= Dan Dodge =

Canadian businessman

Dan Dodge is a cocreator of the QNX microkernel real-time operating system, with Gordon Bell. They began the project while students at the University of Waterloo in 1980. Dodge then moved to Kanata, Ontario, a high-tech area inside Ottawa, to start Quantum Software Systems. It was later renamed QNX Software Systems to avoid confusion with a hard drive manufacturer. The first commercial version of QNX was released for the Intel 8088 central processing unit (CPU) in 1982.

In 1998, Dodge became the fourth awardee of the J. W. Graham Medal, named in honor of Wes Graham an early influential professor of computer science at the University of Waterloo, and annually awarded to an influential alumnus of the University's faculty of mathematics.

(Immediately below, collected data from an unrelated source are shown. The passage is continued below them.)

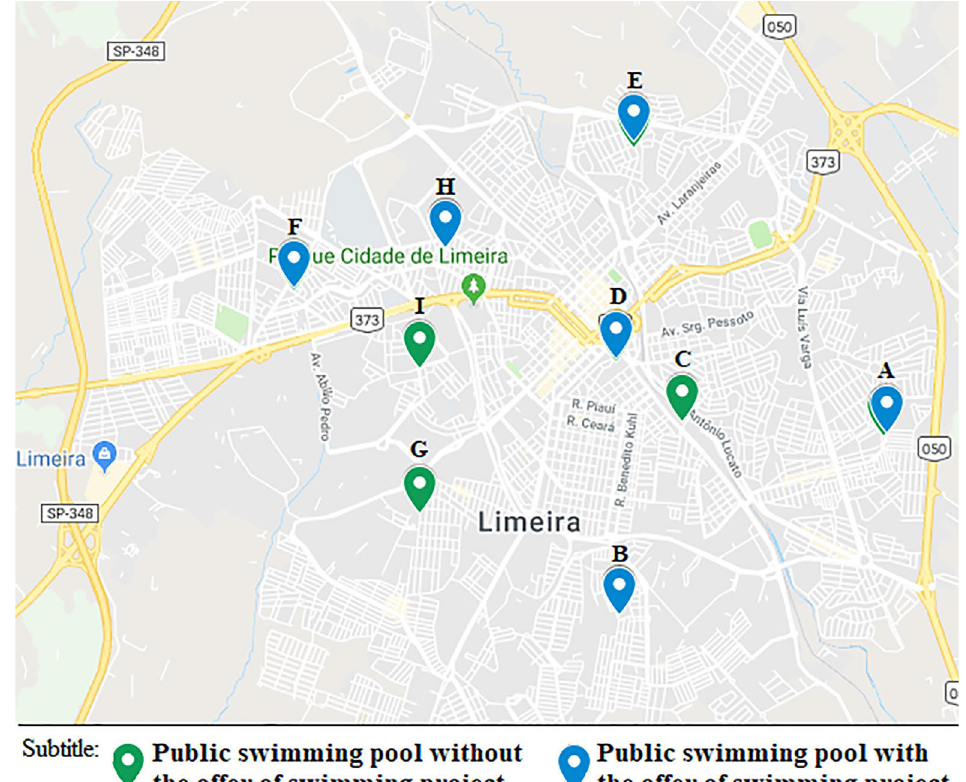
Figure 1 - Location of public swimming pools in the municipality of Limeira, SP. Source: own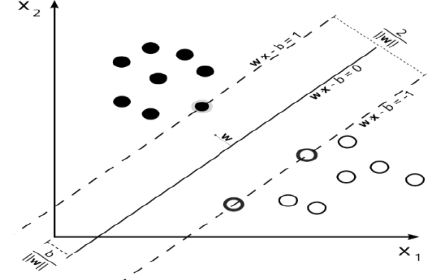
algorithm (15.07 cm, 1.54 and 0.58), a modified Chang algorithm in WESTDC (9.80 cm, 1.00 and 0.62), or the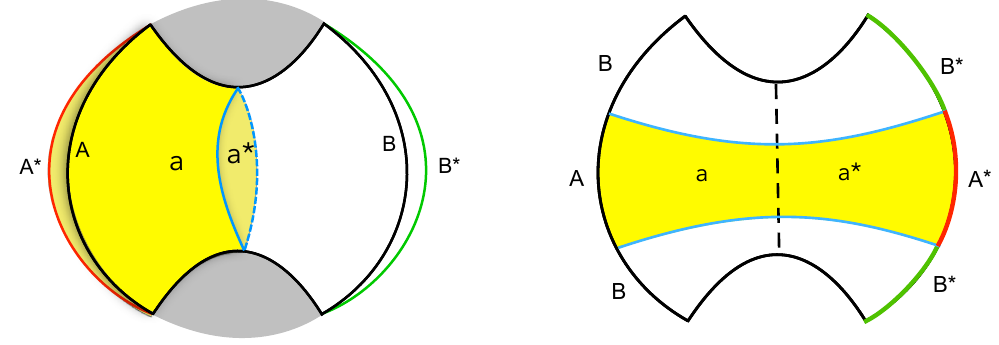
Figure 6 . The entanglement wedge r ( AA ? ) = aa ? (shown in yellow), for the cases ∂A ∩ ∂B = 0 ( left ) and ∂A ∩ ∂B 6 = 0 ( right ). The quantum correction S bulk ( a : b ) comes from the bulk entanglement R between this region and bb ? (shown in white), across the reflected minimal surfaces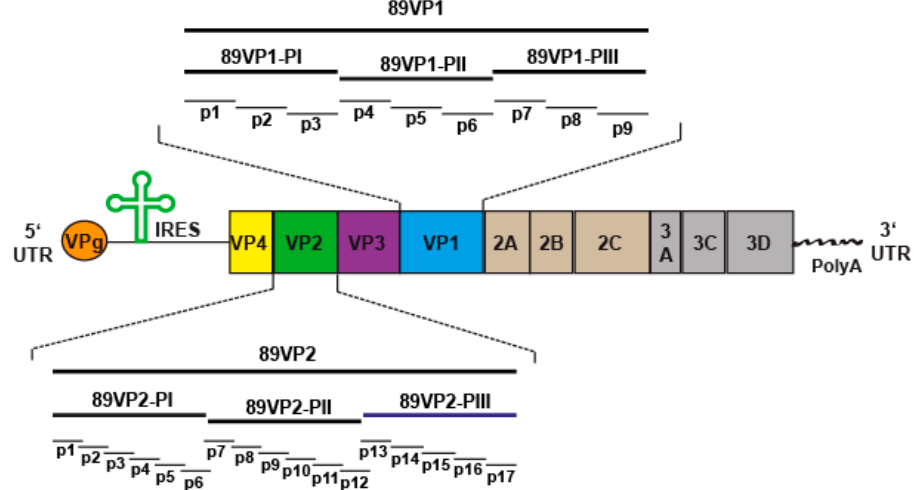
Figure 2. Schematic representation of the rhinovirus genome encoding a polyprotein. All structural (VP1, VP2, VP3, VP4) and non-structural proteins (2A, 2B, 2C, 3A, 3C and 3D) within the polyprotein are indicated. The 5 ′ UTR containing the IRES and the VPg sequences as well as 3 ′ UTR containing a poly(A) tail are also shown. The magnifications show the three recombinant fragments of VP1 (top) and VP2 (bottom) (i.e., PI, PII, PIII) as well as VP-derived synthetic peptides (i.e., VP1: p1-9;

In 2002, Dodge and Bell were acclaimed as Heroes of Manufacturing by Fortune magazine.

Mr. Dodge holds a master's degree in mathematics and was the chief executive officer of QNX Software Systems, a division of BlackBerry Limited. In an earnings call on March 29, 2012, BlackBerry CEO Thorsten Heins stated "Dan Dodge is now [BlackBerry]'s lead software architect and is responsible for driving both the QNX business and the BlackBerry 10 platform vision."

Dan Dodge announced his retirement from QNX on 8 September 2015, effective at the end of the year. In late July 2016, it was reported that Dodge will join Apple at the company's new Kanata location, assisting with Apple's automotive team with Bob Mansfield.]